There are many common myths when it comes to big data
analytics. Like the lost city of Atlantis and the Bermuda Triangle, they seem
to be ubiquitous in the teachings of big data. Let’s explore three of them.
Myth One: Big Data = Hadoop
You often see the discussion about big data transition right
into how to solve any issue on Hadoop.
However, Hadoop is not the only solution for big data analytics. Many of the bigger vendors in the RDBMS space
have been handling very large data sets for years, before the emergence of
Hadoop-based big data. The fact is, Hadoop is not a database and has severe
limitations on 1) the depth of analytics it can perform; 2) How many concurrent
queries it can handle, and; 3) database standards like ACID compliance, SQL
compliance and more.
For example, Vertica has been handling huge loads of data. One customer loads 60 TB per hour into
Vertica and has thousands of users (and applications) running analytics on it.
That is an extreme example of big data, but it is proof that other solutions
can scale to almost any workload. Hadoop is fantastic on the cost front, but is
not the only solution for big data.
Myth Two: Databases
are too expensive and incapable of big data
I see in the media and in the white papers I read that
relational databases aren’t capable of performing analytics on big data. It’s true that some RDBM Systems
cannot handle big data. It’s also true that some legacy databases charge you a
lot and yet don’t seem to be able to scale. However, database companies like
Vertica who have adopted columnar, MPP architectures, greater scalability and a
simplified pricing model will often fit the bill for many companies.
These systems are not perceived has cost effective
solutions. The truth is that you’re paying for a staff of engineers who can
debug and build stronger, better products.
Although open source is easy to adopt and easy to test, most companies I
see invest more in engineering to support the open source solutions. You can
pay licensing costs or you can pay engineers, but either way, there is cost.

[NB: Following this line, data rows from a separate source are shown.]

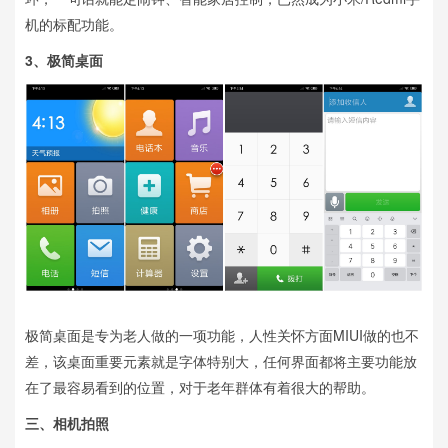
机的标配功能。
3、
极简桌面
极简桌面是专为老人做的一项功能，人性关怀方面MIUI做的也不
差，该桌面重要元素就是字体特别大，任何界面都将主要功能放
在了最容易看到的位置，对于老年群体有着很大的帮助。
三、
相机拍照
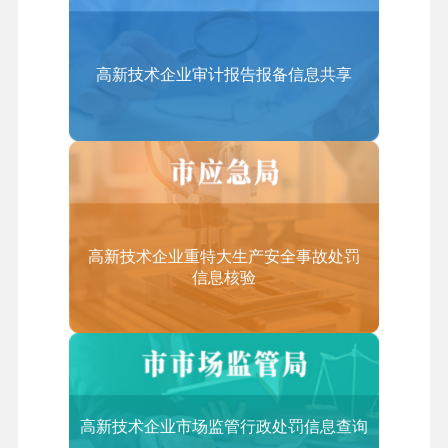
（三）具有大专以上学历的员工占企业职工总数的5
不收费
0%以上；
五、咨询电话
（四）从事《技术先进型服务业务认定范围（试
高新技术企业审计报告报备信息共享
(010)88827113
行）》中的技术先进型服务业务取得的收入占企业当
年总收入的50%以上；
（五）从事离岸服务外包业务取得的收入不低于企业
当年总收入的35%。
3.技术先进型服务业务认定范围包括哪些领域？
高新技术企业重特大生产安全事故处罚
信息核验
答：技术先进型服务业务领域范围（含服务贸易类）
的类别和适用范围如下（详见：《技术先进型服务业
务认定范围（试行）》）：
一、信息技术外包服务（ITO）
1.软件研发及外包
高新技术企业市场监管行政处罚信息查询
软件研发及开服务、软件技术服务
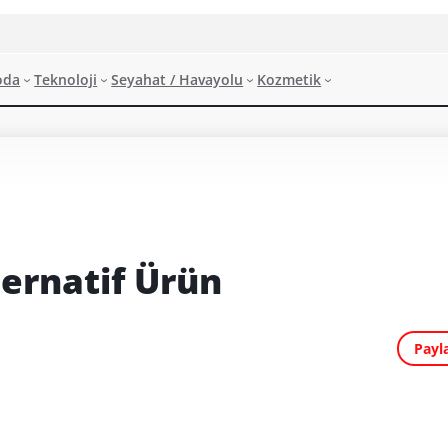
oda
Teknoloji
Seyahat / Havayolu
Kozmetik
ternatif Ürün
Payl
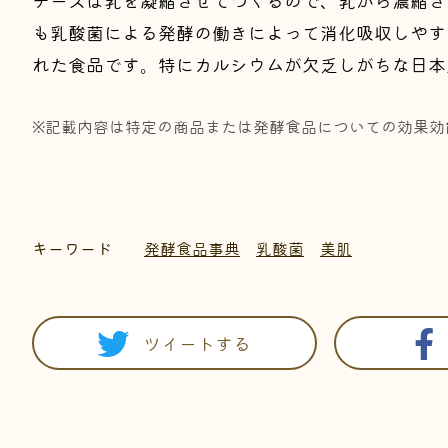
も乳酸菌による発酵の働きによって消化吸収しやす
れた食品です。特にカルシウムが欠乏しがちな日本
※記載内容は特定の商品または発酵食品についての効果効
キーワード
発酵食品事典
乳酸菌
美肌
ツイートする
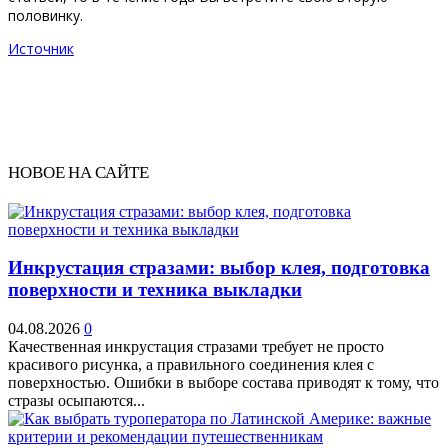
половинку.
Источник
НОВОЕ НА САЙТЕ
Инкрустация стразами: выбор клея, подготовка
поверхности и техника выкладки
04.08.2026
0
Качественная инкрустация стразами требует не просто
красивого рисунка, а правильного соединения клея с
поверхностью. Ошибки в выборе состава приводят к тому, что
стразы осыпаются...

One of the biggest benefits of open source is that it has
driven down the cost of all analytical platforms, so some of the new platforms
like Vertica have much lower costs than your legacy data warehouse technology.
Myth Three: Big Data
= NoSQL or SPARK
Again, I see other new technologies being described as the champion
of big data. The truth is that the use case for Hadoop, NoSQL and Spark are all
slightly different. These nuances are
crucial when deciding how to architect your big data platform.
NoSQL is best when you don’t want to spend the time putting
structure on the data. You can load data
into NoSQL databases with less attention to structure and analyze it. However, it’s the optimizations and the way
that data is stored that make it capable of big data analytics at the petabyte
scale, so don’t expect this solution to scale. Spark is great for fast
analytics in memory and particularly operational analytics, but it’s also hard
to scale if you need to keep all of the data in-memory in order to run
fast. It gets expensive to have this
hardware. Most successful architectures
that I’ve seen use Spark for fast running queries on data streams, then they
hand the data off to other solutions for the deep analysis. Vertica and other solutions are really best
for deep analysis of a lot of data and potentially a lot of concurrent
users. Analytical systems need to
support things like mixed workload management so that if you have concurrent
users and a whopper of a query comes in, it won’t eat up all the resources and
drag down the shorter queries. Analytical systems need optimizations for disk
access, since you can’t always load petabytes into memory. This is the domain
of Vertica.
Today’s Modern
Architecture
In today’s modern architecture, you may have to rely on a
multitude of solutions to solve your big data challenges. If you have only a couple of terabytes,
almost any of the solutions mentioned will do the trick. However, if you eventually want to scale into
the tens or hundreds of terabytes (or more), using one solution for a varied
analytical workload will start to show signs of strain. It’s then that you need
to explore a hybrid solution and use the right tool for the right job.